1899 narrow-gauge steam locomotive

The South African Railways NG 0-4-0T of 1899 was a narrow-gauge steam locomotive from the pre-Union era in Transvaal and Natal.

In 1899, Rand Mines acquired two narrow-gauge steam locomotives from Avonside Engine Company and, in 1900, a similar locomotive was delivered to Reynolds Brothers Sugar Estates of Esperanza in Natal. In 1915, when an urgent need arose for additional narrow-gauge locomotives in German South West Africa during the First World War, these three locomotives were purchased second-hand by the South African Railways.

==Manufacturer==
In 1899, Avonside Engine Company delivered two 24 in locomotives to Rand Mines on the Witwatersrand. In 1900, a third similar locomotive, but of 20 in gauge, was delivered to Reynolds Brothers Sugar Estates in Natal. The latter was one of several of the same type which saw service on the Reynolds, Huletts and Chakaskraal sugar plantations in Natal.

==First World War==
In 1915, while the military campaign was in progress against German forces in Deutsch-Südwest-Afrika (DSWA) during the First World War, an urgent need arose for additional locomotives for use on the narrow-gauge lines in that territory. The South African Railways (SAR) therefore purchased these three 0-4-0T locomotives second-hand on behalf of the Defence Department. The two engines from Rand Mines were numbered NG91 and NG92, while the engine from Reynolds Brothers was numbered NG95. Since a narrow-gauge locomotive classification system had not yet been implemented on the SAR, they were not classified.

==Service==
Whether all three were placed in service by the SAR is not certain, since engine no.
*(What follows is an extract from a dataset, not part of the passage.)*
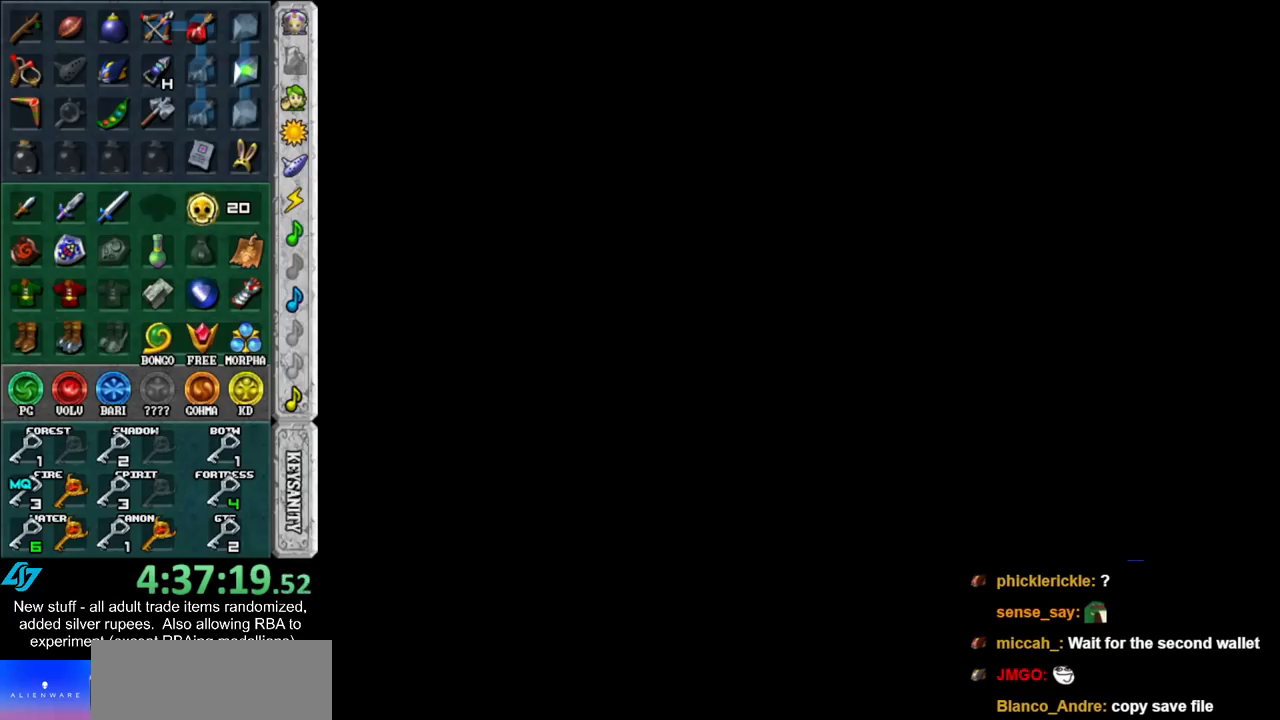
{"buttons": ["B"], "left_stick": "center", "right_stick": "center", "events": [[50, "A", "down"], [50, "B", "down"], [117, "A", "up"], [150, "B", "up"], [200, "A", "down"], [200, "B", "down"], [300, "A", "up"], [300, "B", "up"], [400, "B", "down"], [417, "A", "down"], [483, "A", "up"]]}
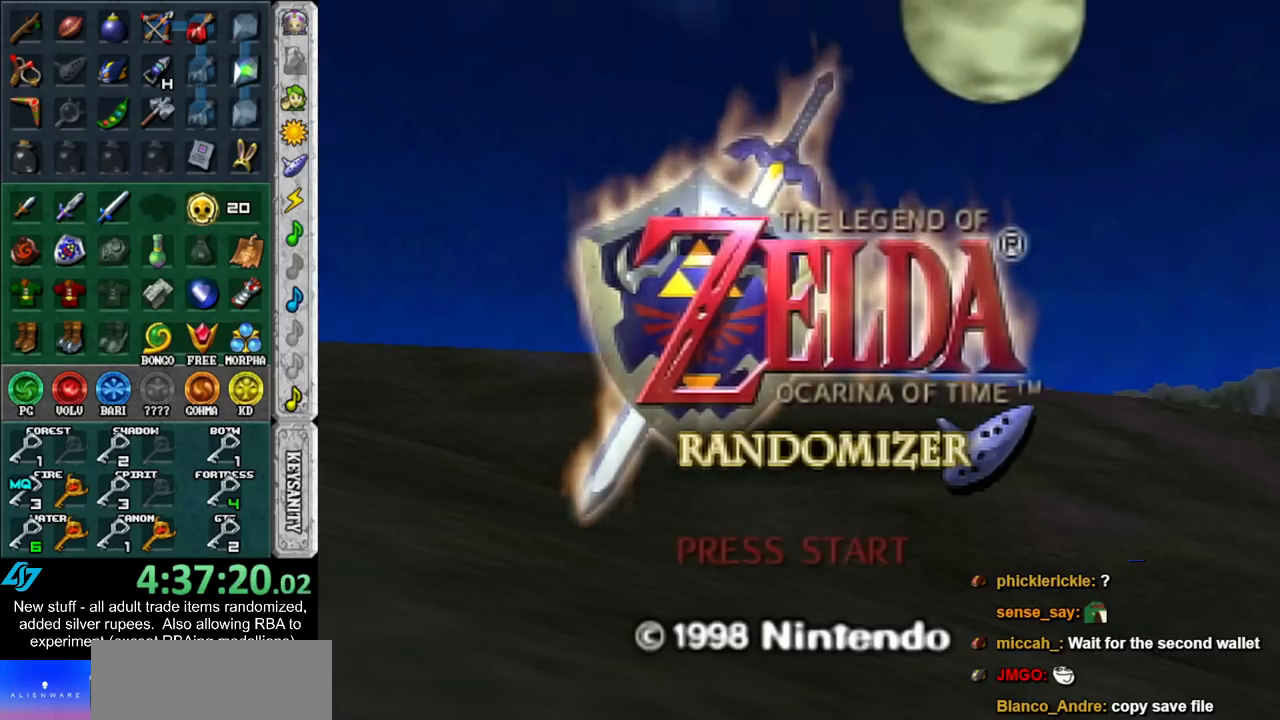
{"buttons": ["B"], "left_stick": "center", "right_stick": "center", "events": [[17, "B", "up"], [83, "B", "down"], [117, "A", "down"], [167, "A", "up"], [200, "B", "up"], [300, "A", "down"], [300, "B", "down"], [400, "A", "up"], [400, "B", "up"], [483, "B", "down"]]}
NG95 from Reynolds Brothers would not be usable without first being regauged to 24 in gauge. It is also unclear whether any of them were actually placed in service in DSWA or whether they were used to replace other SAR narrow-gauge locomotives which had been commandeered by the Union Defence Forces for war service in DSWA.

The locomotives were withdrawn from SAR service and sold towards the end of the war in 1918.